Within the data below, count the lines that include the word "small". Provide the number and nothing further.

[Collected data entries]
------------------------------------------------------------

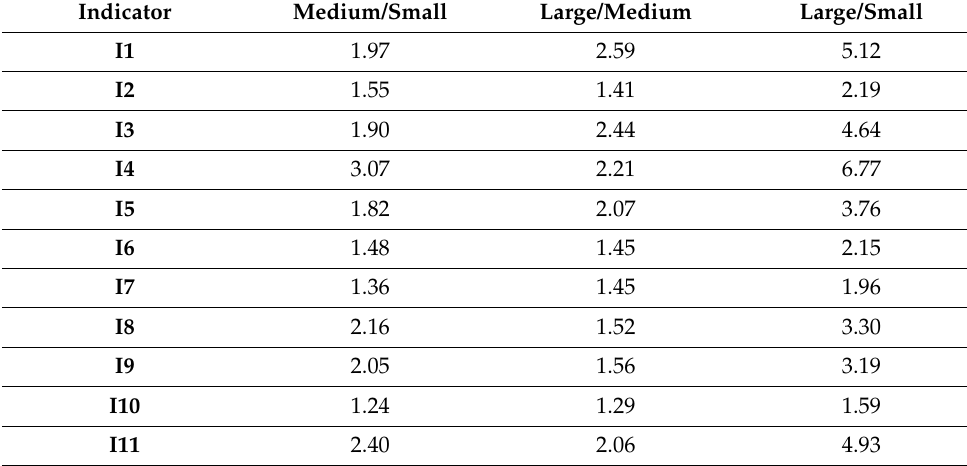
Table 7. Ratio between examined indicators in small and medium, medium and large and small and large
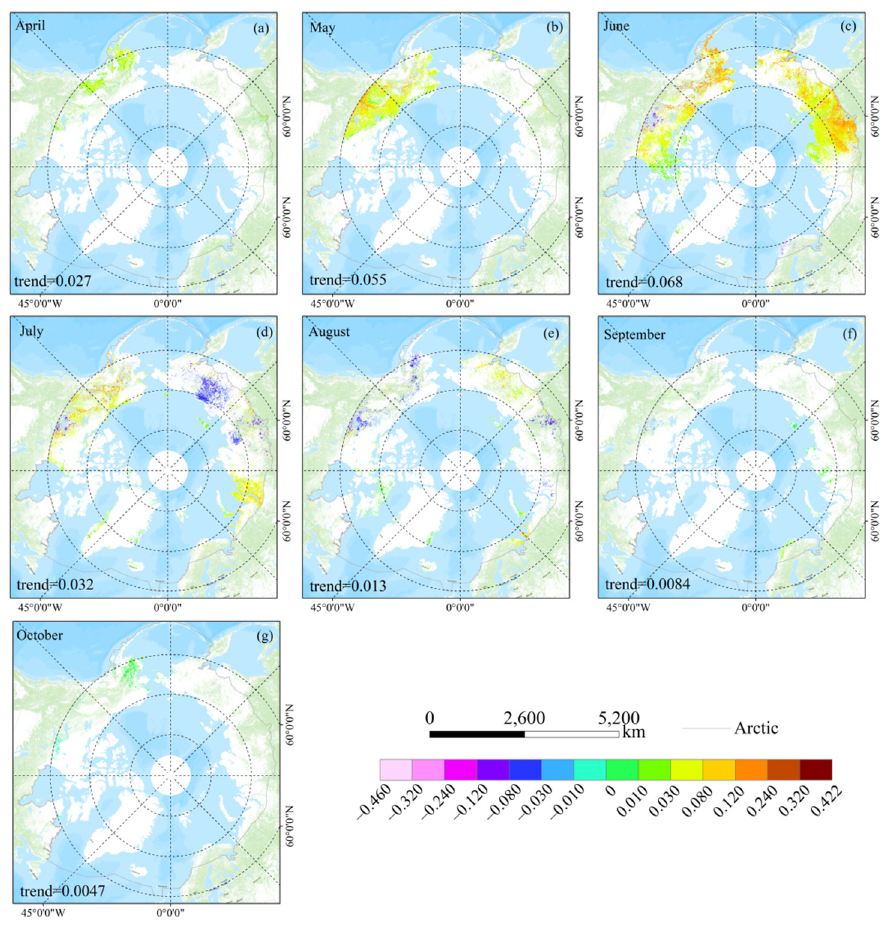
Figure 15. Spatial distribution of the interannual variation trend (g C m − 2 year − 1 ) of monthly GPP over the Arctic, ( a – g ) refers to April to October.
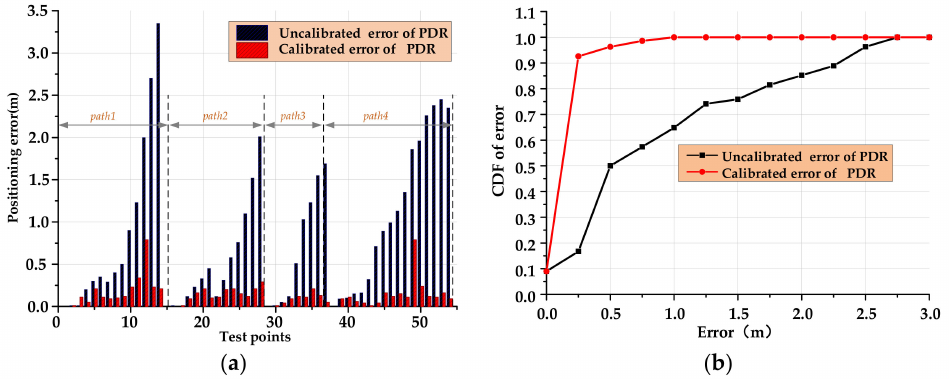
Figure 13. Statistical analysis of small-scale indoor environment: ( a ) linear distance error and ( b ) cumulative error distribution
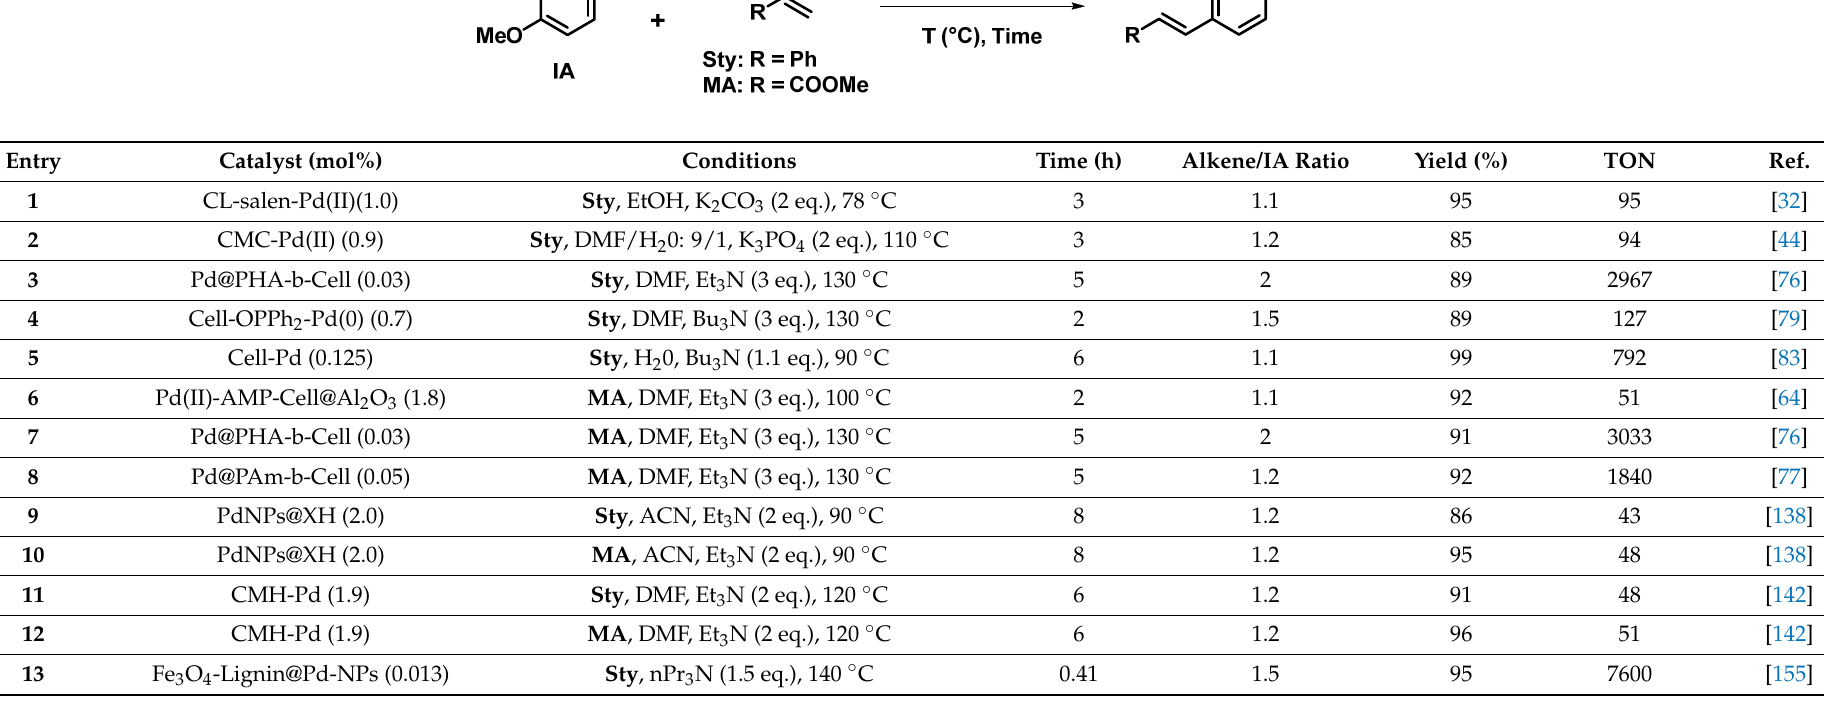
Table 2. Mizoroki–Heck cross-coupling reaction between 4-methoxyphenyl iodide and styrene (Sty) or methylacrylate (MA). Comparison of the reaction conditions and results from different articles.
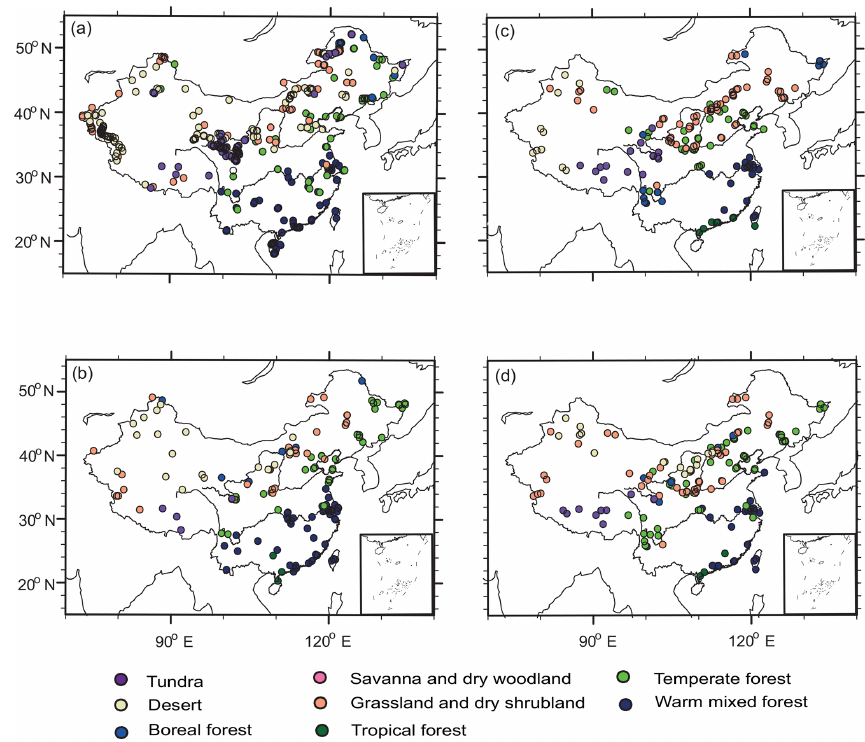
Figure 2. Comparison of megabiomes for PI (a, c) and the MH (b, d) : (a, b) BIOME6000 and (c, d) pollen data collected in this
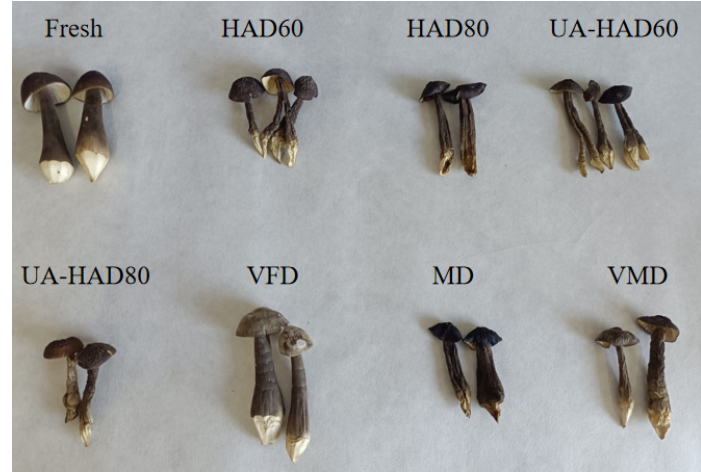
Figure 1. Macroscopic photo of fresh O. raphanipes and after drying, HAD60—60 ◦ C hot air drying, HAD80—80 ◦ C hot air drying, UA-HAD60—ultrasonic-assisted 60 ◦ C hot air drying, UA-HAD80—ultrasonic-assisted 80 ◦ C hot air drying, VFD—vacuum freeze drying, MD—microwave drying, VMD—vacuum microwave drying.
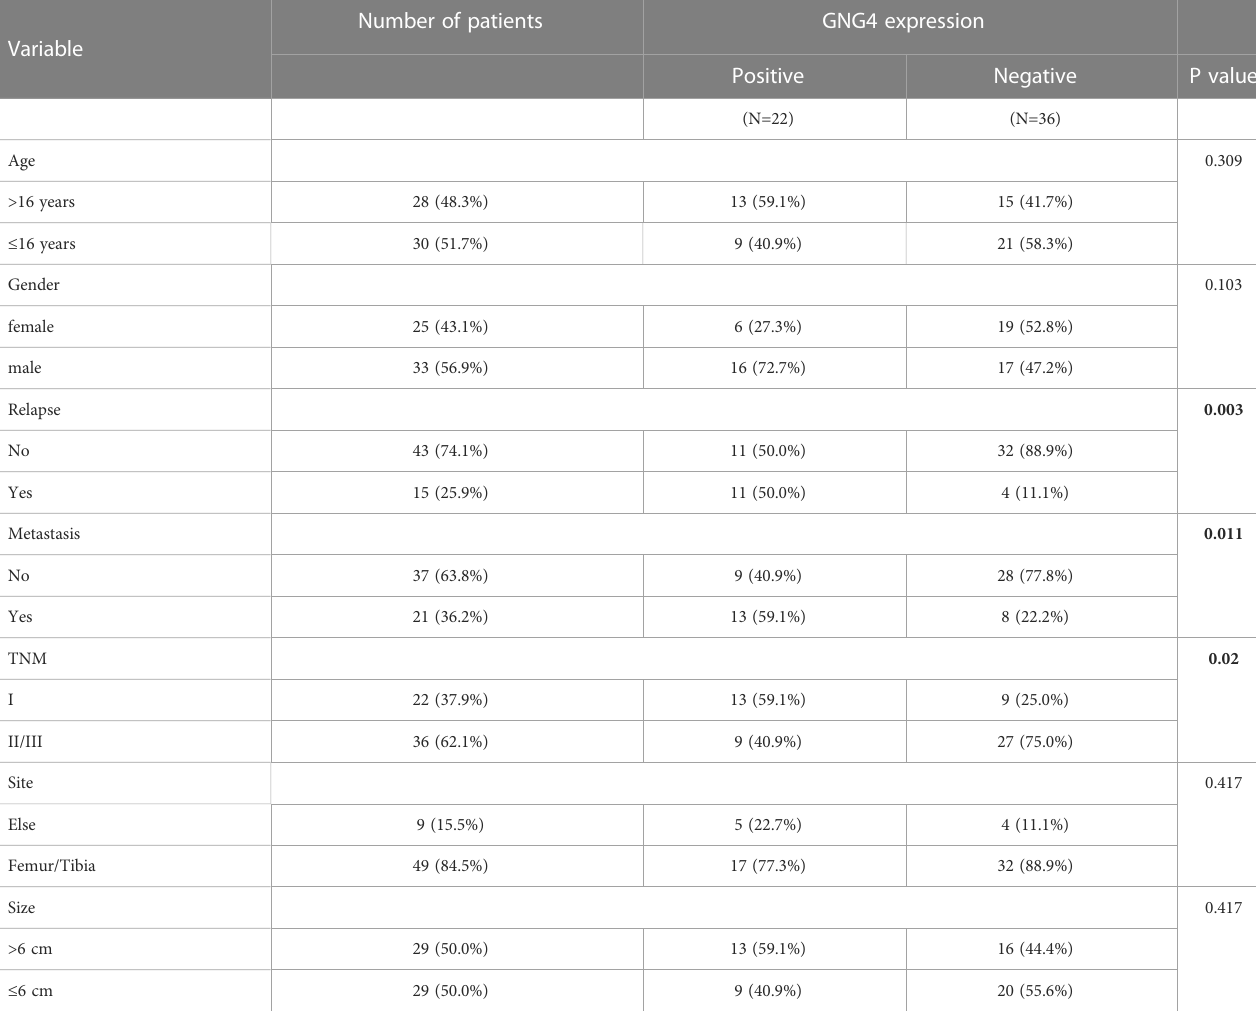
TABLE 3 Associations between clinicopathological characteristics and GNG4 in the external validation cohort.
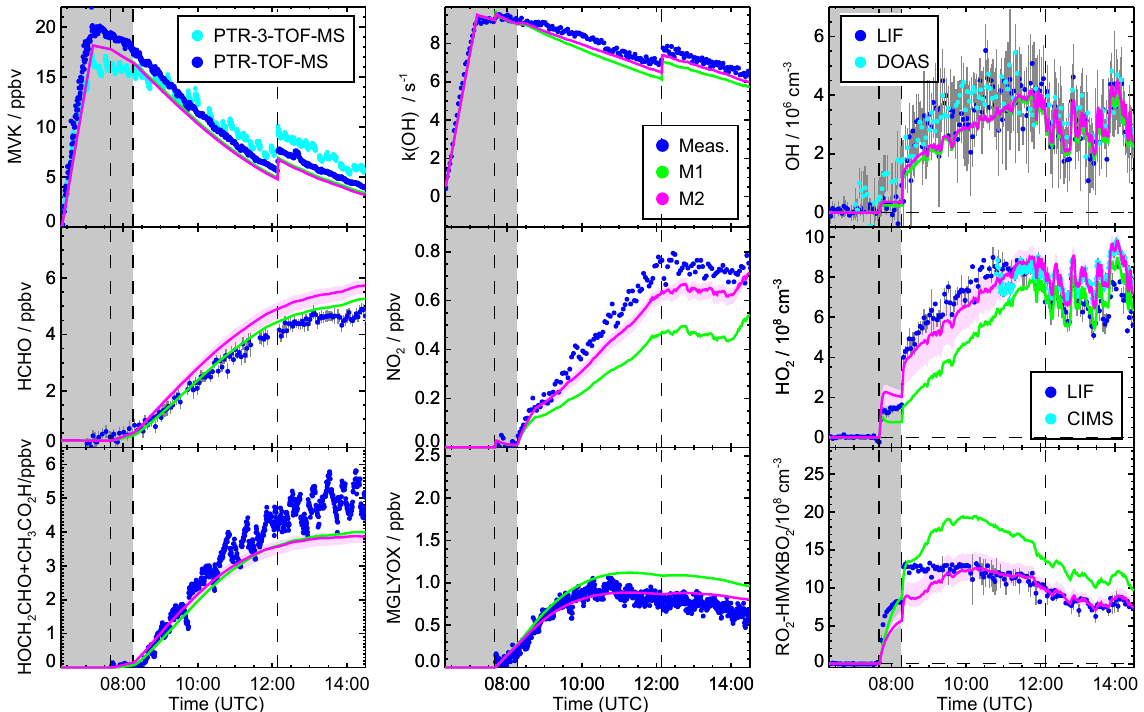
Figure 4. Time series of radicals, inorganic and organic species during the MVK photooxidation at low NO (experiment on 23 May 2017). Dark shaded areas indicate the time before opening the chamber roof and vertical dashed line times when trace gases were injected into the chamber. Model sensitivity runs M1 and M2 include modifications listed in Table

------------------------------------------------------------

- [OUTPUT FOR THIS TASK]: 2